◆ Text excerpt ◆
※ ※ ※

In the 17th century, workers feared they would lose their jobs to the technology; however, at that time organized labor was illegal. That fear was also about the distribution of fair profit — a thread that continues today through the writers’ strikes.

“Again, we are responding to change and figuring out how to use technology,” Dotan said.

Dotan described AI as a system of applied statistics that brings in vast amounts of data to create answers based on probabilities: “As it amasses more data … it is able to complete statistically better answers.”

Due to this, he said AI was not sentient. Instead, he described it as an “overconfident teenager” that “knows everything and knows nothing." 

Its uses are vast — from language models like ChatGPT, which was trained on large parts of the internet, to Midjourney, which is able to create original art in seconds.

But these uses raise the need to protect the rights of artists for the works that AI might draw from. While one option would be shutting down the open-source nature of the models, that doesn't seem feasible.

“If we shut it down then that might be the end of the open internet as we know it,” Dotan said. “The risk is that we overcorrect. … Think about how the cathedrals of stone gave way to the printing press, which created a whole universe of media and creativity.”

Dotan said that creators needed “a better story” to tell about their response to AI: “We have sufficient funds and technology to address some of these problems. We need new tools and processes. It’s time to create.”

※ ※ ※

◆ Supplied records ◆
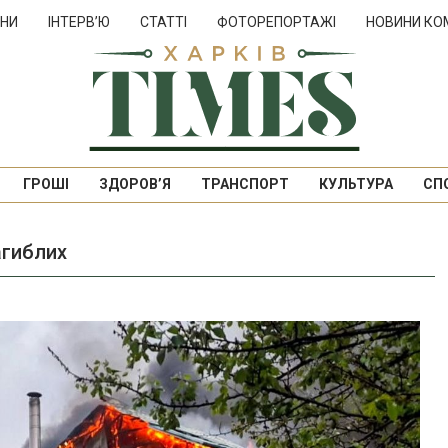
НИ
ІНТЕРВ’Ю
СТАТТІ
ФОТОРЕПОРТАЖІ
НОВИНИ КО
ГРОШІ
ЗДОРОВ’Я
ТРАНСПОРТ
КУЛЬТУРА
СП
агиблих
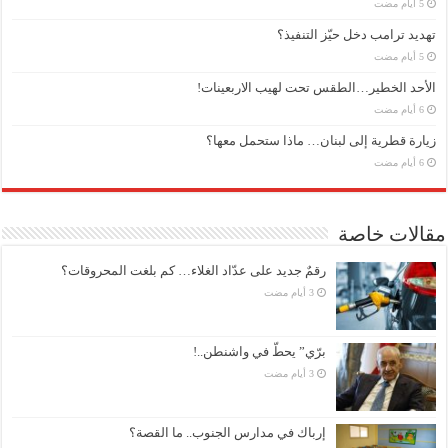
تهديد ترامب دخل حيّز التنفيذ؟
الأحد الخطير…الطقس تحت لهيب الاربعينات!
زيارة قطرية إلى لبنان… ماذا ستحمل معها؟
مقالات خاصة
رقمٌ جديد على عدّاد الغلاء… كم بلغت المحروقات؟
برّي” يحطّ في واشنطن..!
إرباك في مدارس الجنوب.. ما القصة؟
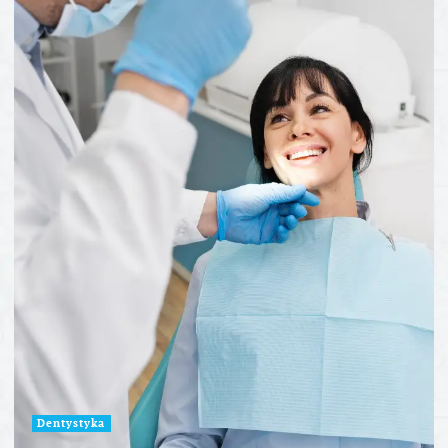
Dentystyka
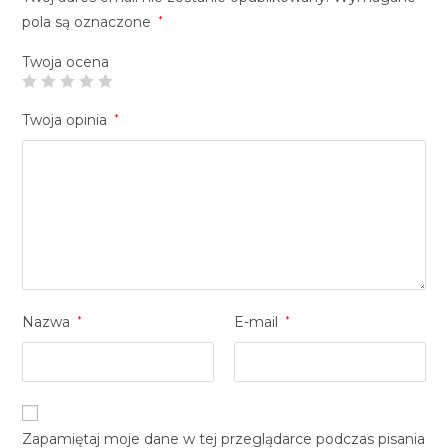
pola są oznaczone
*
Twoja ocena
Twoja opinia
*
Nazwa
*
E-mail
*
Zapamiętaj moje dane w tej przeglądarce podczas pisania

※ ※ ※

◆ Parts of the exercise ◆
**A.** In the excerpt on AI, rewrite the paragraph beginning "But these uses raise the need" more briefly, keeping its main facts.
**B.** Reproduce the excerpt on AI word for word from "Dotan described AI" to "art in seconds.".
**C.** Answer these questions from the excerpt on AI:
(i) What was illegal in the 17th century?
(ii) What phrase did Dotan use to describe AI instead of calling it sentient?
(iii) What is Midjourney able to do?

◆ Answers given ◆
**A.** AI's uses create a need to protect artists' rights over the works AI may draw from. Closing off the models' open-source nature is one option, but it doesn't seem feasible.

**B.**
Dotan described AI as a system of applied statistics that brings in vast amounts of data to create answers based on probabilities: “As it amasses more data … it is able to complete statistically better answers.”

Due to this, he said AI was not sentient. Instead, he described it as an “overconfident teenager” that “knows everything and knows nothing." 

Its uses are vast — from language models like ChatGPT, which was trained on large parts of the internet, to Midjourney, which is able to create original art in seconds.

**C.**
(i) Organized labor.
(ii) An "overconfident teenager."
(iii) Create original art in seconds.